The crackdown by the military against militants in Nigeria's oil-rich Niger Delta region is one of the reasons for record high oil prices as companies reduce staff in the oil fields. Multi-national companies have started reducing production in the volatile area.
So far, Nigeria's top oil producing company, Royal Dutch/Shell, is losing an estimated 40,000 barrels a day because of fighting in the Niger Delta region. This is just a sliver of Nigeria's approximate 2.3 million barrels a day output, but production could go down further, if waterways become more dangerous.
Nigerian government forces started bombing militant bases in creeks around Port Harcourt last week, using fighter jets and helicopter gunships, while raiding communities looking for militants. This led the Anglo-Dutch company to evacuate 235 non-essential staff from two oil fields.
A leader of the militants, Mujahid Dokubo-Asari, responded, saying he would launch an uprising across the entire oil-producing region. He says his ethnic Ijaw movement, called the Niger Delta People's Volunteer Force, has more than 150,000 members.
Mr. Asari says his fighters will soon start attacking oil installations of the Italian oil company, AGIP, which operates four main onshore blocks, accusing it of lending helicopters to the military. The company denies this.
A Nigerian analyst, Layi Abegurin, says many Nigerians are sympathetic to the militants' claims for more local access to oil revenues.
"It's the responsibility of multinational oil companies and Nigerian leadership," he said. "The Nigerian leadership, politicians, they are corrupt, they have collaborated with big oil companies in exploiting the people of Niger Delta. Can you believe the Niger Delta is the breadbasket of Nigeria to produce the oil, but they are the worst area of Nigeria?"

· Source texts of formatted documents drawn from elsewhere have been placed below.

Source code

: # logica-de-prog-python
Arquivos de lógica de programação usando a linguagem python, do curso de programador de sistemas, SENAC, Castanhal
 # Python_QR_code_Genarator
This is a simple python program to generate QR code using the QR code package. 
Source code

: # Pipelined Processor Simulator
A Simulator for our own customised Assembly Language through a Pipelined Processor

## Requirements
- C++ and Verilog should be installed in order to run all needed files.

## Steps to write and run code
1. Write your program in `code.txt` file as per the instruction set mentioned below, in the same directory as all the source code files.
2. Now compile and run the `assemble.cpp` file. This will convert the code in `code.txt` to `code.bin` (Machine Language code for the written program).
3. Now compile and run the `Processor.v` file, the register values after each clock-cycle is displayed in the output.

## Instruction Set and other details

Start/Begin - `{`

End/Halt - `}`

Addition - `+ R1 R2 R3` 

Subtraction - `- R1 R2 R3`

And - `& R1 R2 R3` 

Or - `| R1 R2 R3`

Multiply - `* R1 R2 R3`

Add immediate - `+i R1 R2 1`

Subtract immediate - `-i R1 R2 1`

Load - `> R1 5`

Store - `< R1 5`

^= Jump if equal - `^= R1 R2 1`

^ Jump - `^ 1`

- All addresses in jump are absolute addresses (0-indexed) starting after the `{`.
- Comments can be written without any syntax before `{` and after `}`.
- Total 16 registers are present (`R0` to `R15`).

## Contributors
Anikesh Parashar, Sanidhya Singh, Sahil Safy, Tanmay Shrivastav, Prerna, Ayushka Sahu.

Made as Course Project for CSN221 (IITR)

Government officials who say corruption is being tackled efficiently, accuse the militants of being gangsters fighting for smuggling routes used by oil thieves. Oil companies also deny the accusations of corruption, and say they hire local workers, while funding community projects.
Last year, a violent uprising by members of the Ijaw tribe, who are a majority in the Delta, forced companies to briefly shut 40 percent of Nigeria's output.